Link to PDFOffice of Government Ethics88 x 16
Letter to Counsel for a Governmental Commission dated October 27, 1988
This is in response to your request for comments on a draft memorandum dealing with a proposed arrangement under which an employee of [a governmental commission] is to serve on a committee advising a commission grantee with respect to a program that is funded in part by a commission grant. The memorandum sets forth guidelines for the employee's participation on the advisory committee and specifically cautions regarding attempts by the grantee to influence evaluation of grant performance or funding of the program involved. This particular caution, coupled with the fact that the employee's title is [manager to evaluate grants] raises the basic question of whether the employee should be assigned to serve on the advisory committee.
The first issue to be addressed is whether the anticipated service will place the employee in a relationship to the grantee that would preclude him from performing his official duties as the commission's [manager to evaluate grants]. Under 18 U.S.C. § 208, an employee may not participate personally and substantially in any particular matter, such as evaluation of a grant, that affects the financial interests of an organization in which he is serving as "officer, director, trustee, partner or employee." Depending on how the particular advisory committee is constituted, service on an advisory committee to a private entity could create an employment relationship with that organization. As noted in OGE 82 x 22, an individual who serves on a Federal advisory committee may, simply by virtue of that service, become a Federal employee. Although the draft memorandum indicates that the employee's service to the advisory committee is to be performed in his official capacity, the fact that other members of the advisory committee receive compensation could be relevant to a determination of whether such service creates an employment relationship.

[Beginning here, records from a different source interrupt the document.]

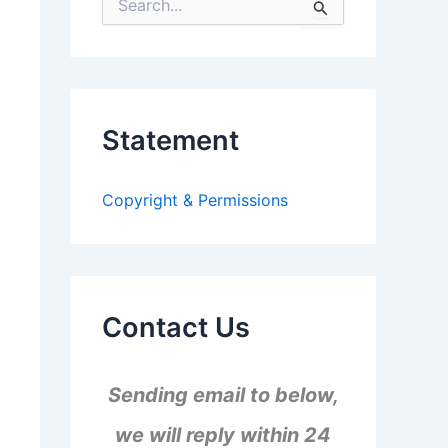
S
e
a
r
c
h
f
Statement
o
r
:
Copyright & Permissions
Contact Us
Sending email to below,
we will reply within 24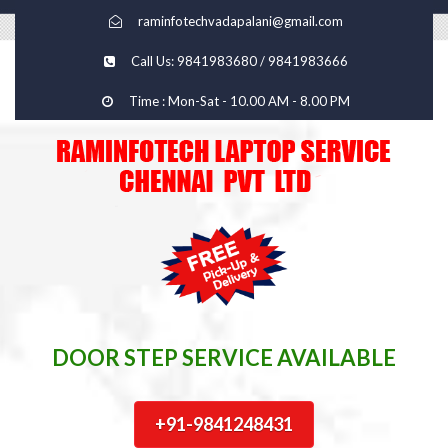
raminfotechvadapalani@gmail.com
Call Us: 9841983680 / 9841983666
Time : Mon-Sat - 10.00 AM - 8.00 PM
DOOR STEP SERVICE AVAILABLE
+91-9841248431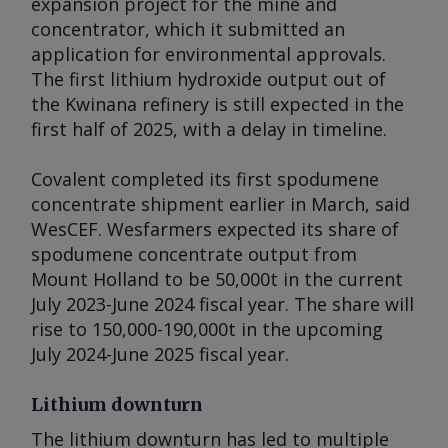
expansion project for the mine and
concentrator, which it submitted an
application for environmental approvals.
The first lithium hydroxide output out of
the Kwinana refinery is still expected in the
first half of 2025, with a delay in timeline.
Covalent completed its first spodumene
concentrate shipment earlier in March, said
WesCEF. Wesfarmers expected its share of
spodumene concentrate output from
Mount Holland to be 50,000t in the current
July 2023-June 2024 fiscal year. The share will
rise to 150,000-190,000t in the upcoming
July 2024-June 2025 fiscal year.
Lithium downturn
The lithium downturn has led to multiple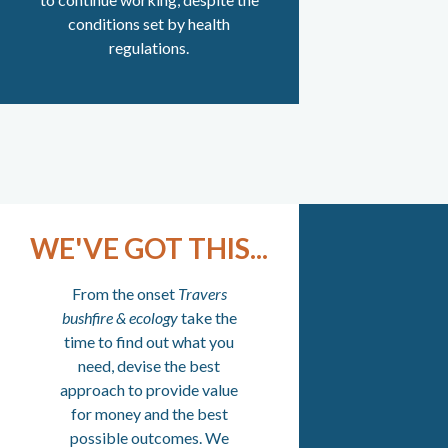
conditions set by health
regulations.
WE'VE GOT THIS...
From the onset
Travers
bushfire & ecology
take the
time to find out what you
need, devise the best
approach to provide value
for money and the best
possible outcomes. We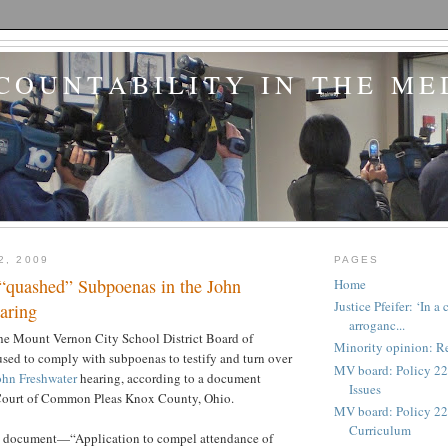
COUNTABILITY IN THE ME
2, 2009
PAGES
“quashed” Subpoenas in the John
Home
Justice Pfeifer: ‘In 
aring
arroganc...
he Mount Vernon City School District Board of
Minority opinion: Re
sed to comply with subpoenas to testify and turn over
MV board: Policy 22
ohn Freshwater
hearing, according to a document
Issues
Court of Common Pleas Knox County, Ohio.
MV board: Policy 227
Curriculum
e document—“Application to compel attendance of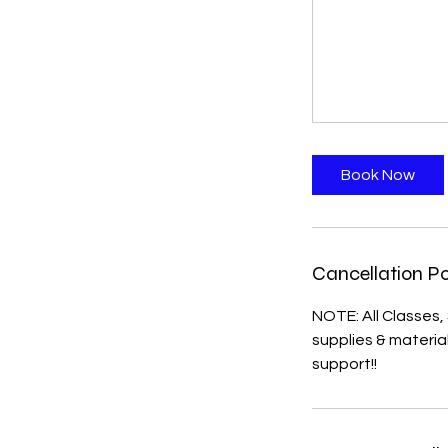
Book Now
Cancellation Po
NOTE: All Classes
supplies & materi
support!!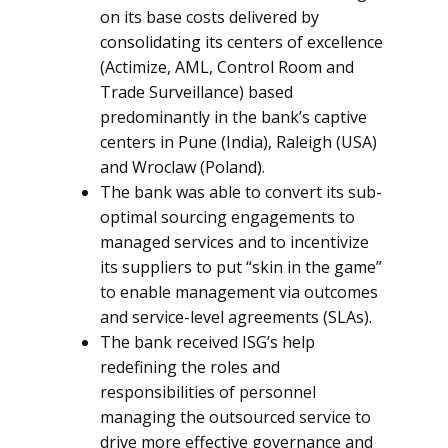
on its base costs delivered by
consolidating its centers of excellence
(Actimize, AML, Control Room and
Trade Surveillance) based
predominantly in the bank’s captive
centers in Pune (India), Raleigh (USA)
and Wroclaw (Poland).
The bank was able to convert its sub-
optimal sourcing engagements to
managed services and to incentivize
its suppliers to put “skin in the game”
to enable management via outcomes
and service-level agreements (SLAs).
The bank received ISG’s help
redefining the roles and
responsibilities of personnel
managing the outsourced service to
drive more effective governance and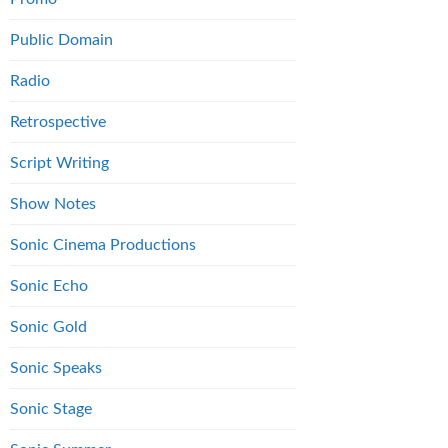
Public Domain
Radio
Retrospective
Script Writing
Show Notes
Sonic Cinema Productions
Sonic Echo
Sonic Gold
Sonic Speaks
Sonic Stage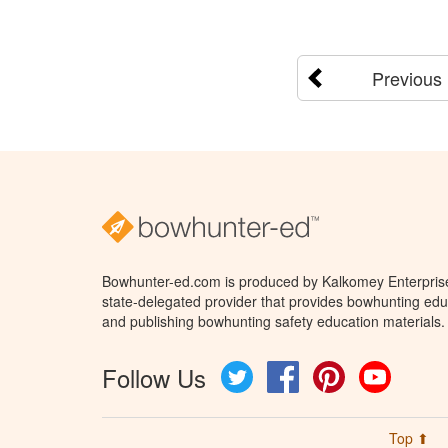
Previous
Bowhunter-ed.com is produced by Kalkomey Enterprises
state-delegated provider that provides bowhunting educ
and publishing bowhunting safety education materials.
Follow Us
Twitter
Facebook
Pinterest
YouTube
Top ⬆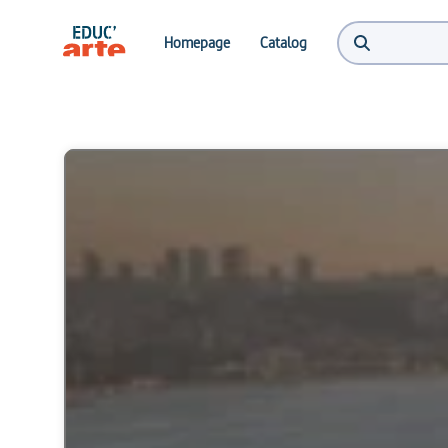
Homepage
Catalog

Even if service on the advisory committee were found not to create an employment relationship, the Standards of Conduct, should be considered. Under 5 C.F.R. § 735.201a, commission employees are required to avoid any action which might result in or create the appearance of giving preferential treatment to any person, losing complete impartiality and making a Government decision outside official channels. Although mere membership in an organization is not within the prohibition of 18 U.S.C. § 208, we have advised that employees who are members of an organization seeking an agency grant should generally be required to recuse themselves from taking official action on that grant application. See OGE 86 x 19. That same guidance would apply to matters of grant administration and to relationships with a grantee created by such undertakings as serving in an advisory capacity. In this particular case, we fail to see how the employee could both serve on the advisory committee and fulfill his grant evaluation duties without giving the appearance of losing impartiality or giving preferential treatment.
Paragraph 11 of the draft memorandum deals with the possibility that some of the advisory committee meetings may involve discussions of program dealings with the commission or strategy to be used in applying for supplemental grants. This raises the additional concern that the employee may be perceived as making decisions about the grant outside official channels. It also highlights the potential problems in assigning any commission employee to serve on the advisory committee. Given the commission's relatively small staff, any commission employee's participation in such discussions could not help but raise questions about favorable treatment and possible misuse of confidential information.
We would suggest that the commission reevaluate whether the [manager to evaluate grants] or, for that matter, any commission employee should be assigned to serve on the grantee's advisory committee. In the event the commission decides to assign an employee who does not have responsibilities relating to the grant, the cautions contained in paragraphs 5, 10, 12 and 13 would appear to be unnecessary. The advice contained in paragraph 7 regarding acceptance of food and refreshments should be rephrased to reflect more accurately the standards set forth in OGE 87 x 13. While the memorandum recognizes that the applicable exception is for food and refreshment of nominal value provided on infrequent occasions in the ordinary course of a business meeting, the paragraph suggests that any but a lavish meal provided to all advisory committee members would fall within the exception and that the employee could attend and partake of refreshments provided at any reception sponsored by the grantee.